本作はフリードマンにとってリヴァーサイド・レーベルでの2枚目のリーダー作でピアノ・トリオ編成による代表作です。取り上げた楽曲は、スタンダード3曲を除きすべて自身のオリジナル曲になっています。どの曲でも“エヴァンス派”の名に恥じない、リリカルなピアノを聴かせます。 まずは代表曲であり、タイトル曲でもある1曲目の“サークル・ワルツ”から深いハーモニーを取り込んだ、センス抜群のピアノを聴かせでおり、時に流麗なフレージングをおりまぜたソロのアプローチは素晴らしいものがあります。 スタンダード曲は“アイ・ヒア・ア・ラプソディ”“イン・ユア・オウン・スウィート・ウェイ”“ソー・イン・ラヴ”といったロマンティック・チューンとなっており、独自の世界観で聴かせます。そのうちコール・ポーター作曲の“ソー・イン・ラヴ”はソロ・ピアノでの演奏となっており、フリードマンの持ち味が十分伝わってきます。

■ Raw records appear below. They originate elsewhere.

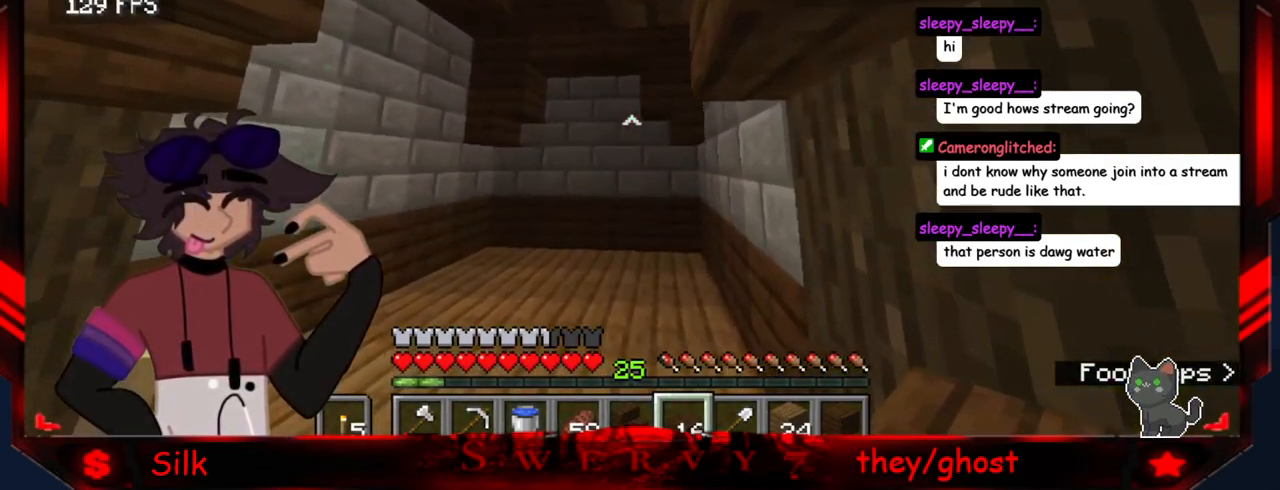
{"keys": [], "mouse": [], "events": []}
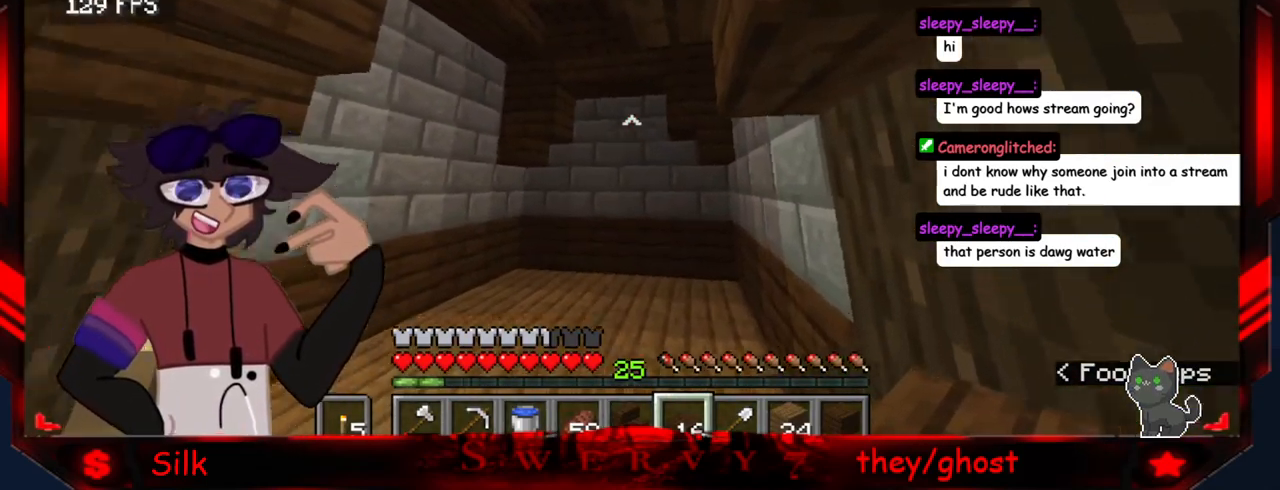
{"keys": [], "mouse": [], "events": [[33, "a", "down"], [433, "a", "up"]]}
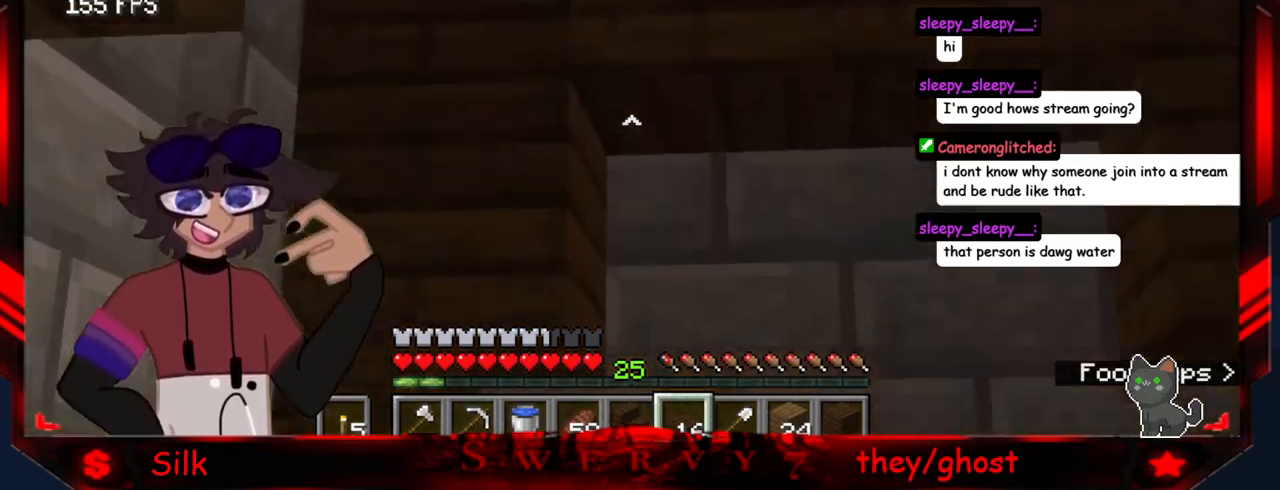
{"keys": [], "mouse": [], "events": []}
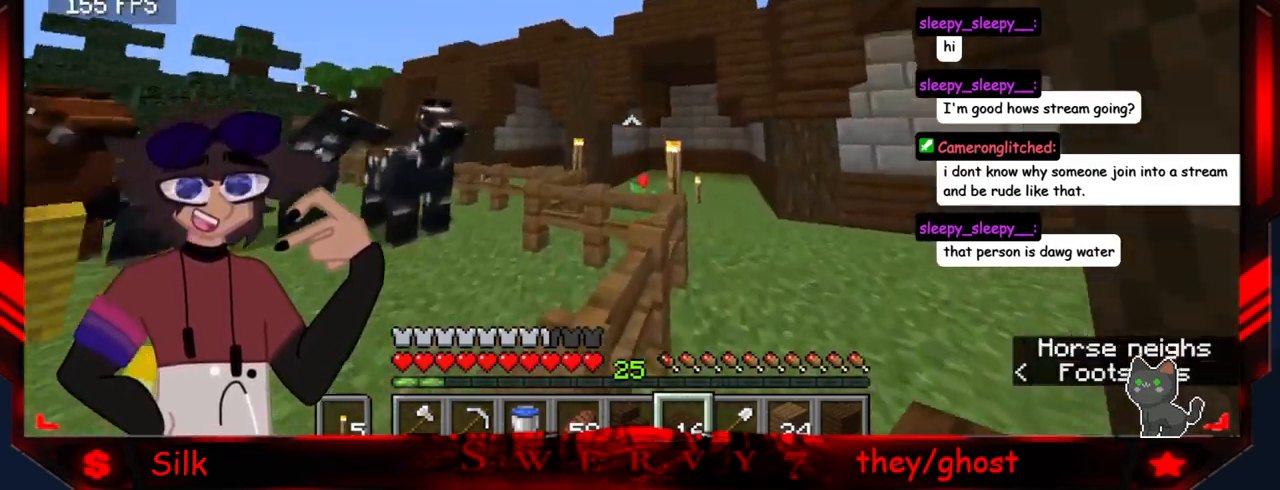
{"keys": [], "mouse": [], "events": []}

“エヴァンス派”と呼ばれただけに、意図的ではないにしろ、フリードマンはビル・エヴァンスとの共通要素がいろいろな点で感じられるピアニストでもありました。
例えば本作を含む最初の4枚のリーダー・アルバムが、ビル・エヴァンスの代表作群とおなじリヴァーサイド・レーベルからのリリースであること、そのデビュー作とその次にあたる本作ではベーシストが、エヴァンス・トリオのチャック・イスラエルであること、そしてビル・エヴァンスの名曲 が“ワルツ・フォー・デビイ”ならば、フリードマンは“サークル・ワルツ”という、代表曲がワルツであること。

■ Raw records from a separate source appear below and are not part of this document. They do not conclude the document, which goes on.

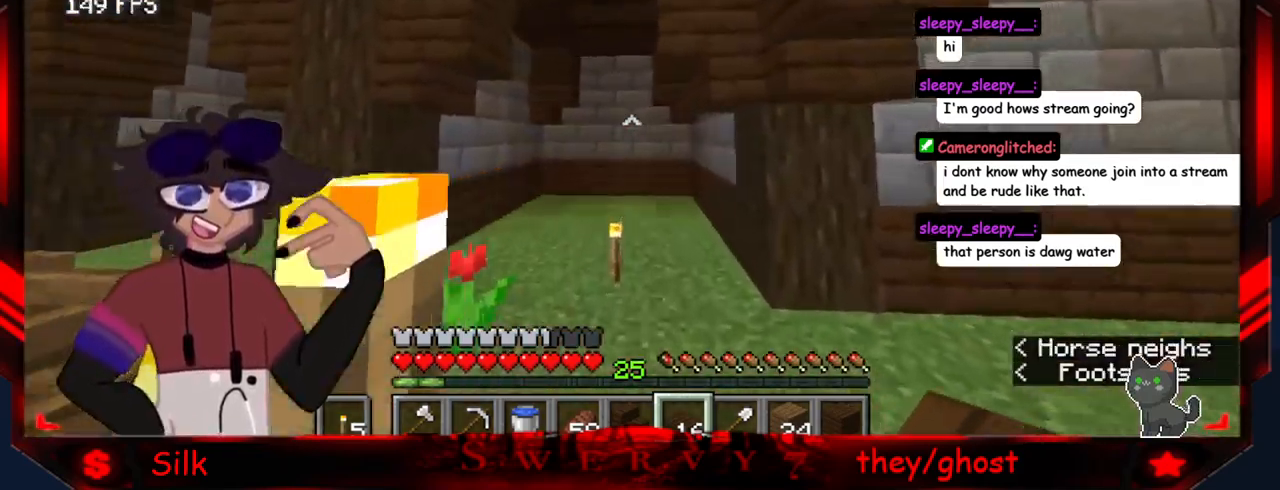
{"keys": [], "mouse": [], "events": [[167, "a", "down"], [417, "a", "up"]]}
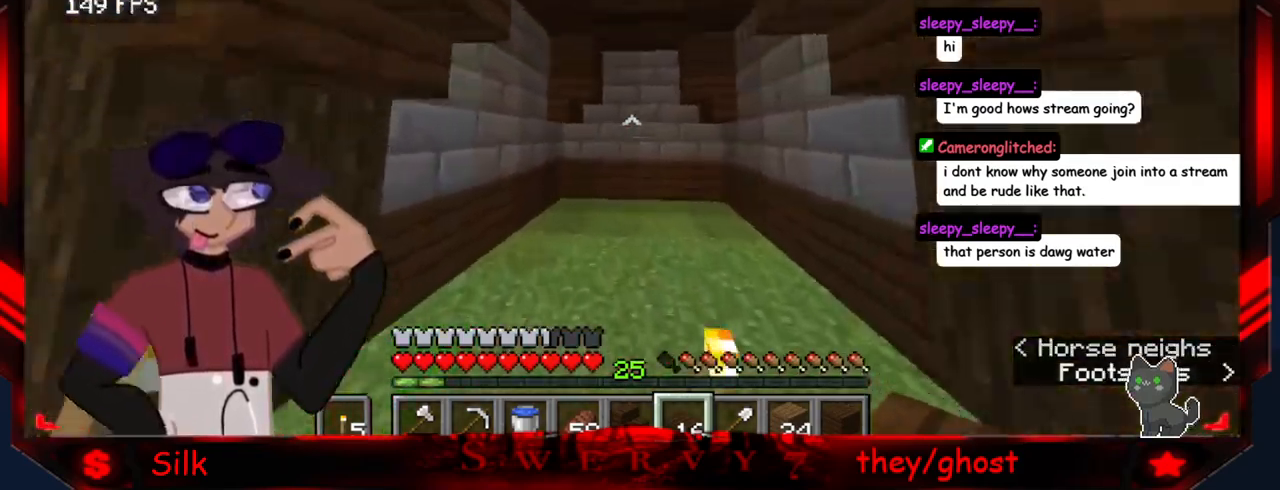
{"keys": [], "mouse": [], "events": []}
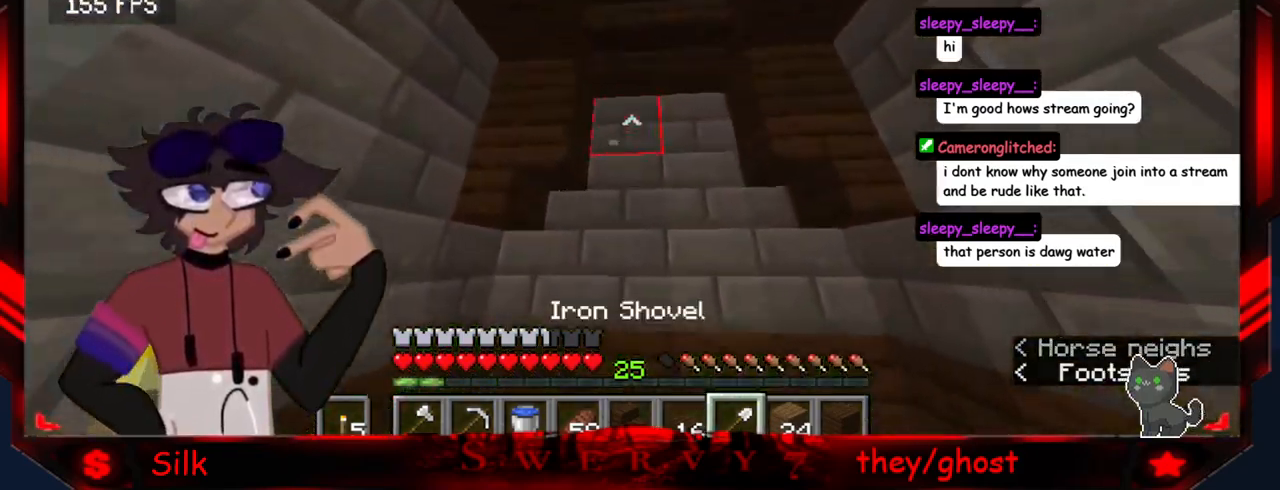
{"keys": [], "mouse": [], "events": []}
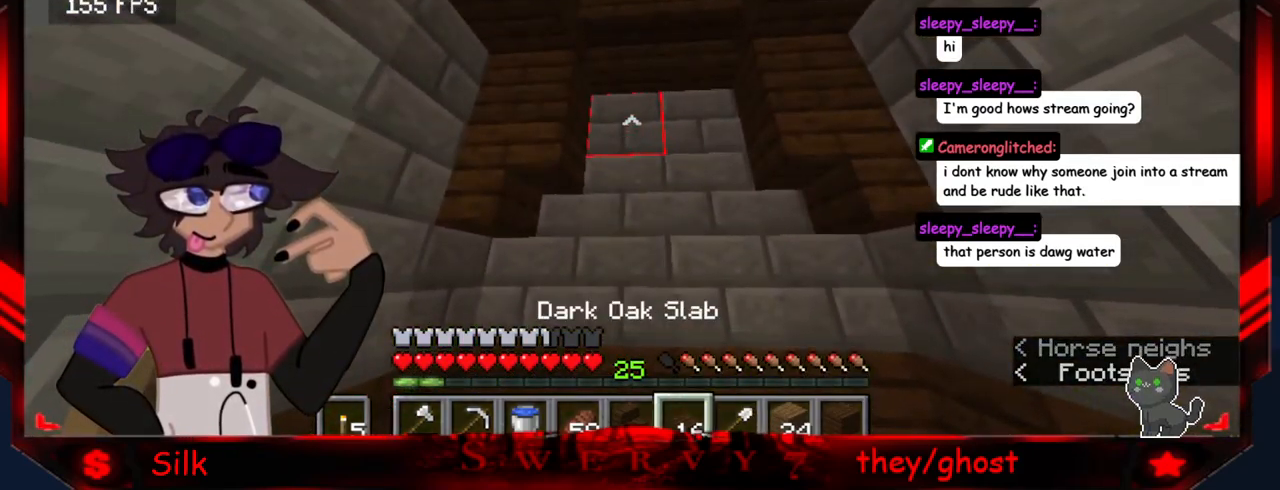
{"keys": ["d"], "mouse": [], "events": [[300, "mouse_right", "down"], [317, "d", "down"], [450, "mouse_right", "up"]]}
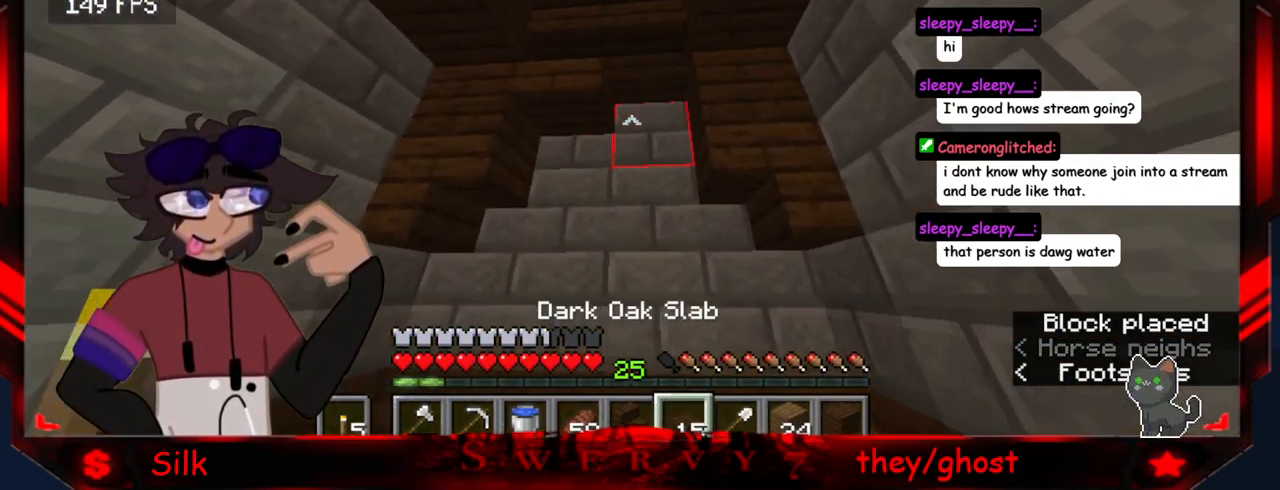
{"keys": [], "mouse": [], "events": [[34, "mouse_right", "down"], [67, "d", "up"], [217, "mouse_right", "up"]]}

そういうところから、音楽性だけでない何かがつながっているような気もしてきます。
【スタッフのつぶやき:この1曲を必ず聴いて下さい】
耽美的なジャズ・ワルツ名曲“サークル・ワルツ”。
最初この曲を聴いた時、とても不思議な印象を持ちました。イントロもなく、ブラシワークのバックの上でテーマ・メロディがいきなり始まります。それからすぐにやんわりとしたブレークが連続、一瞬曲が止まるかな、と思えるのですが、また何事もなかったようにテンポが戻り、曲が続いていく、という。

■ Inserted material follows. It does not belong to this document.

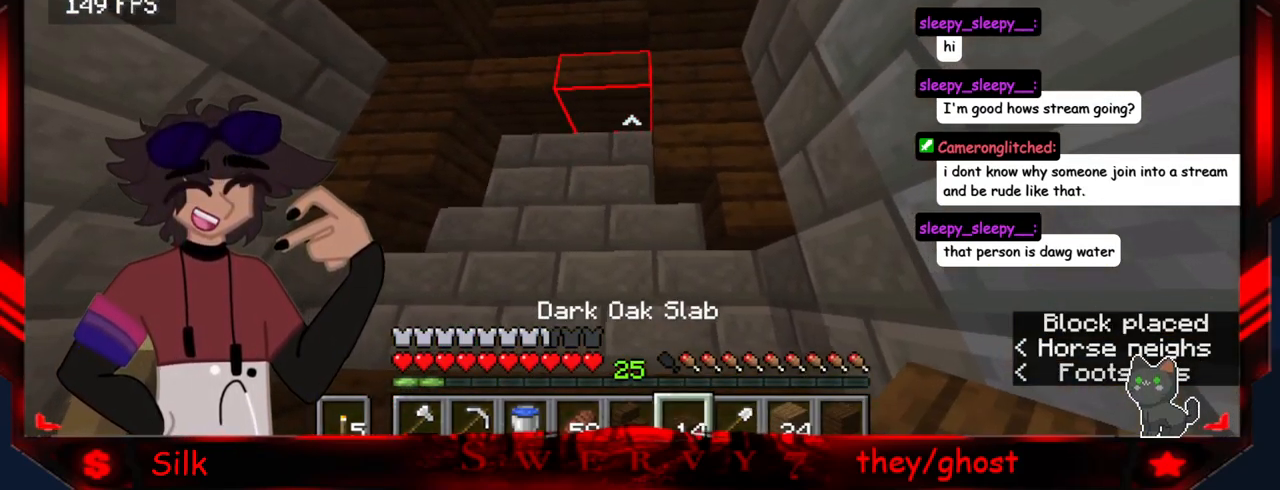
{"keys": [], "mouse": [], "events": [[50, "a", "down"], [267, "a", "up"]]}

テーマは短く、その後、ピアノがリズムの上を静謐な雰囲気をたたえて音を繋ぎ、ボトムではベースのチャック・イスラエルがソロを聴かせ、曲が3分を過ぎたところから、ドラムスのピート・ラロカがブラシからスティックに持ち替え、ピアノ・ソロとなり、フリードマンがより美しく情熱的なプレイを展開してゆきます。
強いメロディで出来ている曲というより、ゆるやかなワルツの上を漂うように断片的なメロディが舞うような、そんな1曲です。